[Leed]
LEED, z.n., o., des leeds, of van het leed; zonder meerv. Eene onaangename gewaarwording van onregt, hoon, smaadheid: u zal geen leed geschieden. Hem wedervoer veel leed. Men zal nergens leed doen. Bybelv. Smert, droefheid: leed over iemand gewaarworden. Zijn leed over de zonden betoonen. In Friesland wordt het voor rouw gebezigd, waarvan leedbrief, d.i. rouwbrief. Men zegt daar: de leed, (in het vrouwel. geslacht) aanzeggen, voor het overlijden van iemand bekend maken, ten einde men daarover leed (rouw) drage. E{project}v. Wassenb. Zamenst.: leedwezen, weeklagt, bittere droefheid: groot leedwezen over eene misdaad hebben.

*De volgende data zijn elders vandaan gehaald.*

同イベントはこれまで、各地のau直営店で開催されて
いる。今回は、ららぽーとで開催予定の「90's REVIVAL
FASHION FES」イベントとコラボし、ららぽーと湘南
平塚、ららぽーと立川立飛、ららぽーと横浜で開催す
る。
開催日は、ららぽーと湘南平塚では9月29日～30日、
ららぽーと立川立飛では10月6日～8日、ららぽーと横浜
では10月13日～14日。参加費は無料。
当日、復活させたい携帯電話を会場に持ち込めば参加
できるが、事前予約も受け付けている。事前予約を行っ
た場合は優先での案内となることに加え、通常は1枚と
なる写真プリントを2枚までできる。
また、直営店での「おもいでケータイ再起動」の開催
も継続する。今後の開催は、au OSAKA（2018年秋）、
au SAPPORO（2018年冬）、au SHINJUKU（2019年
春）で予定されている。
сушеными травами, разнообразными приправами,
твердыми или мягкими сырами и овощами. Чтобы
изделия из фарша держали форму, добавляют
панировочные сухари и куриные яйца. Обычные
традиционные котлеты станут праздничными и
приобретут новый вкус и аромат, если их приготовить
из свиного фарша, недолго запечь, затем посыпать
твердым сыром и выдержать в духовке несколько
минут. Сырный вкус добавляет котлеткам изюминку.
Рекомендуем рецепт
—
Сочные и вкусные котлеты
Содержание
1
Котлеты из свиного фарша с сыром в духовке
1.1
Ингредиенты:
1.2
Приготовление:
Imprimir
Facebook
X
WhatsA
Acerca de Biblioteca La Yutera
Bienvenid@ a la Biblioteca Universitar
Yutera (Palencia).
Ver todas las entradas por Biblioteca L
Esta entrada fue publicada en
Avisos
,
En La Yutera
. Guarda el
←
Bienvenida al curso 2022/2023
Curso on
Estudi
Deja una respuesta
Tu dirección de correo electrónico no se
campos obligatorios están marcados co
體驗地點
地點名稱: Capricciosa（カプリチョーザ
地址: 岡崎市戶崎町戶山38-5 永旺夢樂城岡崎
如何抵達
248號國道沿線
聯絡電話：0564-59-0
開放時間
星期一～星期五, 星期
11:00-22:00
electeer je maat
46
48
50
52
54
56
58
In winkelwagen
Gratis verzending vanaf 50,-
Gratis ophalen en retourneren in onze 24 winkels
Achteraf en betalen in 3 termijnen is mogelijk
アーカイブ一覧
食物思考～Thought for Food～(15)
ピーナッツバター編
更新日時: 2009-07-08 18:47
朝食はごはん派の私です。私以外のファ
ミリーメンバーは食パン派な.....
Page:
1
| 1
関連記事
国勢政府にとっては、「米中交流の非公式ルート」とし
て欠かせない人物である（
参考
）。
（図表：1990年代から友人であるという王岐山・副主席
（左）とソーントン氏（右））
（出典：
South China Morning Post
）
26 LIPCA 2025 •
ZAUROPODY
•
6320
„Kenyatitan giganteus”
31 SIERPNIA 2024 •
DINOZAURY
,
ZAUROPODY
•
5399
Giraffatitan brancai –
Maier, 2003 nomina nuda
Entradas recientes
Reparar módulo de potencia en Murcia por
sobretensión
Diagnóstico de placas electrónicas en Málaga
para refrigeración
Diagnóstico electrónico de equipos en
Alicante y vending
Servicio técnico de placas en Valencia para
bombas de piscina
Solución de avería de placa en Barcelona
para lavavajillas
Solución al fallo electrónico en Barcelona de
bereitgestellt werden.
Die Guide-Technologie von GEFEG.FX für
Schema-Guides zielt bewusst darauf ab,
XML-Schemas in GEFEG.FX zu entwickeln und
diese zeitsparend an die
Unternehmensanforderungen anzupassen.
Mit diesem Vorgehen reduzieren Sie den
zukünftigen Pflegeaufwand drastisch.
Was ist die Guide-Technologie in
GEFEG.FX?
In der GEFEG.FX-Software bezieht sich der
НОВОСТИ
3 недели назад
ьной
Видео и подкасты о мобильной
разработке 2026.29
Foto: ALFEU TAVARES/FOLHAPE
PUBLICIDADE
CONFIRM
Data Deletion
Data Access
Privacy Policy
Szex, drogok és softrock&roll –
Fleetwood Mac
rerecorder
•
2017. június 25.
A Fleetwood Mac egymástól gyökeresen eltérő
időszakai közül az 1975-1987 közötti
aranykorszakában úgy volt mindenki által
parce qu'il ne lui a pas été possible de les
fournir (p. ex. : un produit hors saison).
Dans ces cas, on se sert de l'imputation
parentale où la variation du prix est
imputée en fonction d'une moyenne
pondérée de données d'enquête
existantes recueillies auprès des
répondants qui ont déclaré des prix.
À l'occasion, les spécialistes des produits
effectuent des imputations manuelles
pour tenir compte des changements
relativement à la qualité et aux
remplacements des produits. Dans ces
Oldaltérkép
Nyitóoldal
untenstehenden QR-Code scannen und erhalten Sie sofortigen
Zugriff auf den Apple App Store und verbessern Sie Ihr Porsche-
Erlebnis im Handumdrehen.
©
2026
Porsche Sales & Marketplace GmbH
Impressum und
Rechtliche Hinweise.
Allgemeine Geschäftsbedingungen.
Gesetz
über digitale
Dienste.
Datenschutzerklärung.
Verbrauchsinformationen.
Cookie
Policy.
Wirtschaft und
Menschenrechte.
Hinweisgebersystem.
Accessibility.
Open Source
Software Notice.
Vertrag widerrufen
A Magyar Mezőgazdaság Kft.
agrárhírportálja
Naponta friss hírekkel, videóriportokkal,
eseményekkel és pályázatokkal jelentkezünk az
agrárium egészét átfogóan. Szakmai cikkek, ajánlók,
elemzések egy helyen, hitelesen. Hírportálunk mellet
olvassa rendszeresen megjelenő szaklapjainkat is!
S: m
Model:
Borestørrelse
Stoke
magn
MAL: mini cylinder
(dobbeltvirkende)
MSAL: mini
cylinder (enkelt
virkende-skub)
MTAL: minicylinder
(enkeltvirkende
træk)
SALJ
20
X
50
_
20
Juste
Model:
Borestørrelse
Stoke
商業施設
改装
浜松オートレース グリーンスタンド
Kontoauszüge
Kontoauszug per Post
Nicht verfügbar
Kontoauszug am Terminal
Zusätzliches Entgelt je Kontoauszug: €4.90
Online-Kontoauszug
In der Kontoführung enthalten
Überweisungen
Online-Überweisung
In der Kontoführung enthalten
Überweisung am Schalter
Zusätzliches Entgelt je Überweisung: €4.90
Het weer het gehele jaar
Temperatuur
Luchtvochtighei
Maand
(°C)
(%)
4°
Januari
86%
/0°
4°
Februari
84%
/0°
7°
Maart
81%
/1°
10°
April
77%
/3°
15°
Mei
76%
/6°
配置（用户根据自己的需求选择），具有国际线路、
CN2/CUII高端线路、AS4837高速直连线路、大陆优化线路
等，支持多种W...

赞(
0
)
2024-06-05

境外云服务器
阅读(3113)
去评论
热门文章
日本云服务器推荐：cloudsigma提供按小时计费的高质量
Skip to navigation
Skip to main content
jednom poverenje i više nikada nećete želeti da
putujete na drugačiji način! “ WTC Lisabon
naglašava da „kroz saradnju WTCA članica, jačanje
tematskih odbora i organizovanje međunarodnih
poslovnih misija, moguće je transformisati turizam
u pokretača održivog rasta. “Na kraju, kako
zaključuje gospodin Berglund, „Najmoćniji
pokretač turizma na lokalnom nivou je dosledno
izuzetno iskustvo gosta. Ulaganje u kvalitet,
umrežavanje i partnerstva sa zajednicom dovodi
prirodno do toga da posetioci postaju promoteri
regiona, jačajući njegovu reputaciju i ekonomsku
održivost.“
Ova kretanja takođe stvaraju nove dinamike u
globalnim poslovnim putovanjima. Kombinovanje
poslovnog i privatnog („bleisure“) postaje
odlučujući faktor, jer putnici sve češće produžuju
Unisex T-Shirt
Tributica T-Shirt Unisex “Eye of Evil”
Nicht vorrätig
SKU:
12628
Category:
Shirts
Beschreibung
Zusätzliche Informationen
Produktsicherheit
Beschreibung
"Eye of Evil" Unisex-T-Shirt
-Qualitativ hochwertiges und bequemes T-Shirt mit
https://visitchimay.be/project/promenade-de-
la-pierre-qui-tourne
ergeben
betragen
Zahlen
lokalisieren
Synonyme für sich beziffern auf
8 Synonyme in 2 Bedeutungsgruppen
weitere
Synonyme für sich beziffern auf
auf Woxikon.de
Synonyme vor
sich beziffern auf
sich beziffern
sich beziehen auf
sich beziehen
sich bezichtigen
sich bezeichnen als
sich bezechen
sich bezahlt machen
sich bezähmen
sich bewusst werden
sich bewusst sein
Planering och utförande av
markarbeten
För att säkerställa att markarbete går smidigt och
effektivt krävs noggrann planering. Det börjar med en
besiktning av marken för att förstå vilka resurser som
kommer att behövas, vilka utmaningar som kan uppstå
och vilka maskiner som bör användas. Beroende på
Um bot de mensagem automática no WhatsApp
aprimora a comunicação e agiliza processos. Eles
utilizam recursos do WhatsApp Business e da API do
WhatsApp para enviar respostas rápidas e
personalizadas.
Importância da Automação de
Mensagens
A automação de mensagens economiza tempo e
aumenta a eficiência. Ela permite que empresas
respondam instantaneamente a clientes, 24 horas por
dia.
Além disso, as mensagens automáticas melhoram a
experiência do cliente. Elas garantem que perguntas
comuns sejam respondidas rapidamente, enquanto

Leed, Otfrid. leid, leidlust, Willer. leit, hoogd. leid, neders. leed, leyd, zw. led, wall. alaeth, deen. lee, leede. Het woord schijnt, voor het naaste, uittedrukken, of eenen luiden uitroep, door ligchaamssmerten en gemoedsangsten veroorzaakt, of een zigtbaar bewijs daarvan, in de gelaatstrekken.